HELLA-COPTAH!!! Who would have thought that Madison Square Garden security would allow anti-aircraft firearms into the building. Poor Qyntel.



Foreigners!

Sorry, dude. You're not Dwight Howard, you're not even on par with Nate Robinson. I've made a concerted effort to be nicer but I don't think this guy could dunk over an ottoman, let alone a human.



Rising Stars:

I really have little snarky to say here other than, shitty luck, dude.



Transition D doesn't kill the fast break, it just paralyzes it. Respect to the old man for screaming for an ejection.

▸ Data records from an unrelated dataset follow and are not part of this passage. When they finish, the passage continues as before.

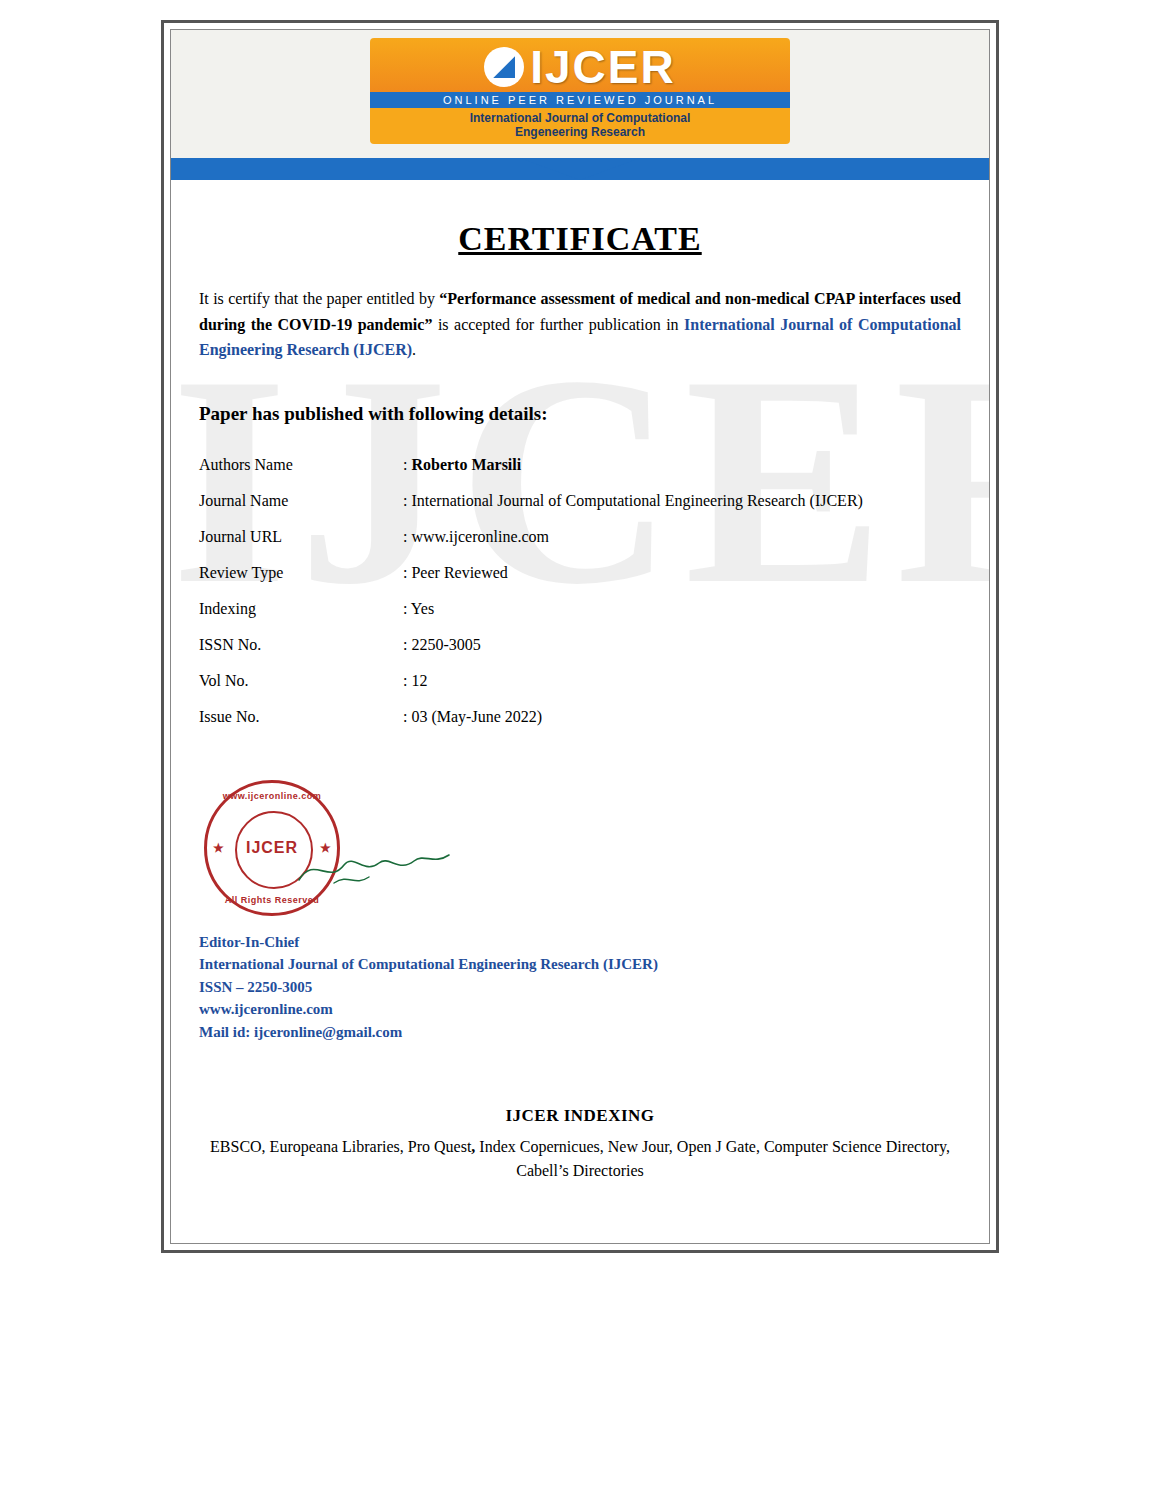IJCER
ONLINE PEER REVIEWED JOURNAL
International Journal of Computational
Engeneering Research
IJCER
CERTIFICATE
It is certify that the paper entitled by “Performance assessment of medical and non-medical CPAP interfaces used during the COVID-19 pandemic” is accepted for further publication in International Journal of Computational Engineering Research (IJCER).
Paper has published with following details:
| Authors Name | : Roberto Marsili |
| Journal Name | : International Journal of Computational Engineering Research (IJCER) |
| Journal URL | : www.ijceronline.com |
| Review Type | : Peer Reviewed |
| Indexing | : Yes |
| ISSN No. | : 2250-3005 |
| Vol No. | : 12 |
| Issue No. | : 03 (May-June 2022) |
www.ijceronline.com
IJCER
All Rights Reserved
★
★
Editor-In-Chief
International Journal of Computational Engineering Research (IJCER)
ISSN – 2250-3005
www.ijceronline.com
Mail id: ijceronline@gmail.com
IJCER INDEXING
EBSCO, Europeana Libraries, Pro Quest, Index Copernicues, New Jour, Open J Gate, Computer Science Directory, Cabell’s Directories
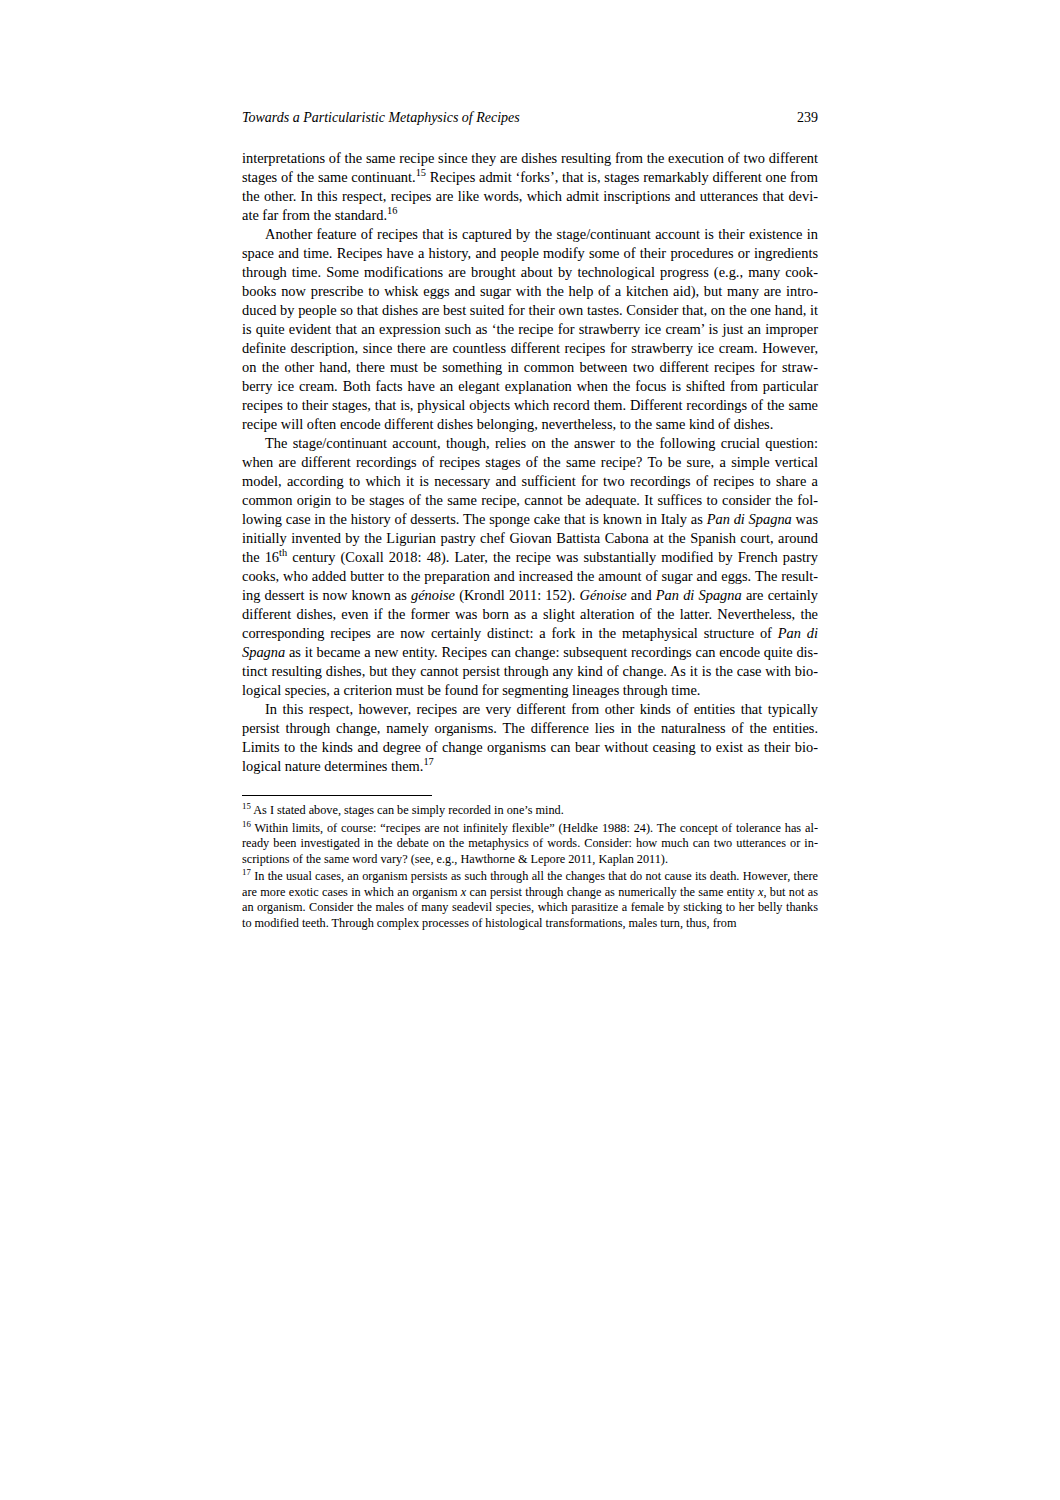Towards a Particularistic Metaphysics of Recipes 239
interpretations of the same recipe since they are dishes resulting from the execution of two different stages of the same continuant.15 Recipes admit ‘forks’, that is, stages remarkably different one from the other. In this respect, recipes are like words, which admit inscriptions and utterances that deviate far from the standard.16
Another feature of recipes that is captured by the stage/continuant account is their existence in space and time. Recipes have a history, and people modify some of their procedures or ingredients through time. Some modifications are brought about by technological progress (e.g., many cookbooks now prescribe to whisk eggs and sugar with the help of a kitchen aid), but many are introduced by people so that dishes are best suited for their own tastes. Consider that, on the one hand, it is quite evident that an expression such as ‘the recipe for strawberry ice cream’ is just an improper definite description, since there are countless different recipes for strawberry ice cream. However, on the other hand, there must be something in common between two different recipes for strawberry ice cream. Both facts have an elegant explanation when the focus is shifted from particular recipes to their stages, that is, physical objects which record them. Different recordings of the same recipe will often encode different dishes belonging, nevertheless, to the same kind of dishes.
The stage/continuant account, though, relies on the answer to the following crucial question: when are different recordings of recipes stages of the same recipe? To be sure, a simple vertical model, according to which it is necessary and sufficient for two recordings of recipes to share a common origin to be stages of the same recipe, cannot be adequate. It suffices to consider the following case in the history of desserts. The sponge cake that is known in Italy as Pan di Spagna was initially invented by the Ligurian pastry chef Giovan Battista Cabona at the Spanish court, around the 16th century (Coxall 2018: 48). Later, the recipe was substantially modified by French pastry cooks, who added butter to the preparation and increased the amount of sugar and eggs. The resulting dessert is now known as génoise (Krondl 2011: 152). Génoise and Pan di Spagna are certainly different dishes, even if the former was born as a slight alteration of the latter. Nevertheless, the corresponding recipes are now certainly distinct: a fork in the metaphysical structure of Pan di Spagna as it became a new entity. Recipes can change: subsequent recordings can encode quite distinct resulting dishes, but they cannot persist through any kind of change. As it is the case with biological species, a criterion must be found for segmenting lineages through time.
In this respect, however, recipes are very different from other kinds of entities that typically persist through change, namely organisms. The difference lies in the naturalness of the entities. Limits to the kinds and degree of change organisms can bear without ceasing to exist as their biological nature determines them.17
15 As I stated above, stages can be simply recorded in one’s mind.
16 Within limits, of course: “recipes are not infinitely flexible” (Heldke 1988: 24). The concept of tolerance has already been investigated in the debate on the metaphysics of words. Consider: how much can two utterances or inscriptions of the same word vary? (see, e.g., Hawthorne & Lepore 2011, Kaplan 2011).
17 In the usual cases, an organism persists as such through all the changes that do not cause its death. However, there are more exotic cases in which an organism x can persist through change as numerically the same entity x, but not as an organism. Consider the males of many seadevil species, which parasitize a female by sticking to her belly thanks to modified teeth. Through complex processes of histological transformations, males turn, thus, from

Comedy for some reason.



If Harmony Korine is looking to film Gummo II, he should look these dudes up.



Nothing better than a couple of your buds watch you approach death.



Box to kid: Later, Dude!



The best part of this video is not only tht an occurrence like this could take place, but the dark, malevolent laughter of the filmer. It HAD to belong to the older brother. Judging by the kid's anguished, girlish screams and his friends' ambivalence, I assume the dunker (dunkee?) frequently finds himself in similar situations.



This is how a video for a painfully executed mis-dunk should be carried out. Great editing, various speeds, development of suspense. Nice work, Chit86! And to the dunker, aim low



That Gino the Ginny kid should have a talk with this fat dude about the perils of dunking in sweaters. On second thought, the fat man may not be Italian. Regardless, sweater dunks?



The crowd goes wild as one man remains somber. Can you guess who? Sidenote: kinda sad that a group this size would congregate for something as banal as a dunk; then again it's Montana.